Natation. (Paris, 12 avril 1956-). France. Pendant près de dix ans, de 1972 à 1980, elle est la grande nageuse française de sprint, grâce à des qualités physiques et mentales remarquables. De taille moyenne mais doté d’un physique harmonieux et athlétique, à quoi s’ajoute qu’elle est peu impressionnable en compétition, Guylaine Berger aurait pu obtenir des médailles au niveau mondial et olympique si le dopage systématique des Allemandes de l’Est, ne leur avait permis d’encombrer les places de podium. Elle débute au Cercle des Nageurs de Paris avec les écoles Duchemin. Elle est d’abord une dossiste prometteuse – 3e des championnats de France 1971 sur 100 mètres dos à quinze ans derrière Christine Béraud et Françoise Desobry.
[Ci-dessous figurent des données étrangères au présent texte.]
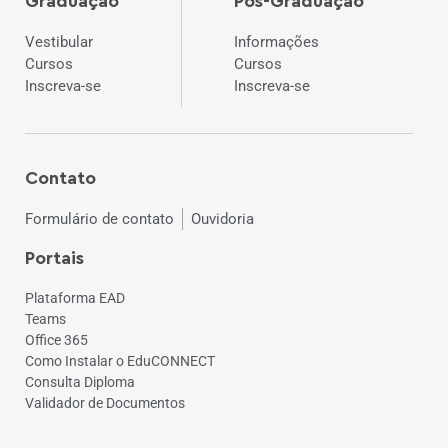
Graduação
Pós-Graduação
Vestibular
Informações
Cursos
Cursos
Inscreva-se
Inscreva-se
Contato
Formulário de contato
Ouvidoria
Portais
Plataforma EAD
Teams
Office 365
Como Instalar o EduCONNECT
Consulta Diploma
Validador de Documentos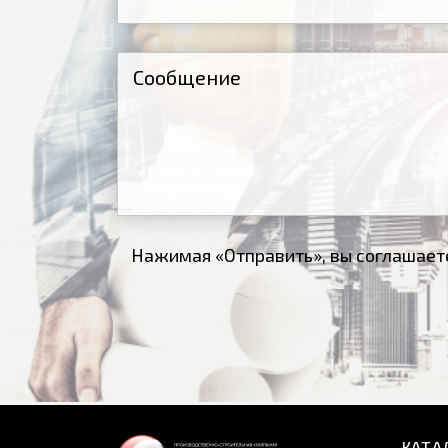
Нажимая «Отправить», вы соглашает
КАТА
Un entraîneur, Pierre Dupont, installé à Maisons-Alfort où elle vit, la recrute et la fait nager en crawl. En 1972, elle signe un 100 mètres en 1’1’’5, battant Claude Mandonnaud qui règne sur le crawl français depuis sept ans et se qualifie aux Jeux olympiques de Munich. Elle s’empare du record de France l’année suivante, avec un temps de 1’0’’71 en finale des championnats de France à Vittel, puis l’amène sous la minute (59’’51) en finale des championnats du monde, à Belgrade, où elle termine 5e. C’est le début d’une remarquable carrière, marquée par douze titres de championne de France d’été, huit sur 100 mètres et quatre sur 200 mètres et onze titres d’hiver (sept sur 100 mètres et quatre sur 200 mètres). Elle a remporté en fait tous les titres français du 100 mètres entre 1972 et 1980, sauf un d’hiver (otite) et un d’été (examen de kinésithérapeute). Sur 200 mètres, elle est souvent battue en championnats de France par Anne Vial ; mais celle-ci, inexistante en compétitions internationales, s’affûte pour les rendez-vous français, ce que Guylaine néglige en fonction des rencontres internationales. Aux Jeux olympiques de Montréal, l’ambiance de l’équipe de France féminine est plombée par la relation exclusive de l’entraîneur et de l’une des nageuses du relais, qui rejaillit même sur les entraînements (ces deux se marieront un peu plus tard), et le relais en pâtit. Guylaine Berger finit 15e en 58’’62 du 100 mètres des Jeux de Montréal, 7e du 100 mètres des Jeux de Moscou, loin derrière le trio de filles dopées de RDA ! Équipière modèle, elle fut élue capitaine de l’équipe de France aux Jeux olympiques de 1976 à Montréal et de Moscou en 1980. Guylaine Berger est devenue kinésithérapeute.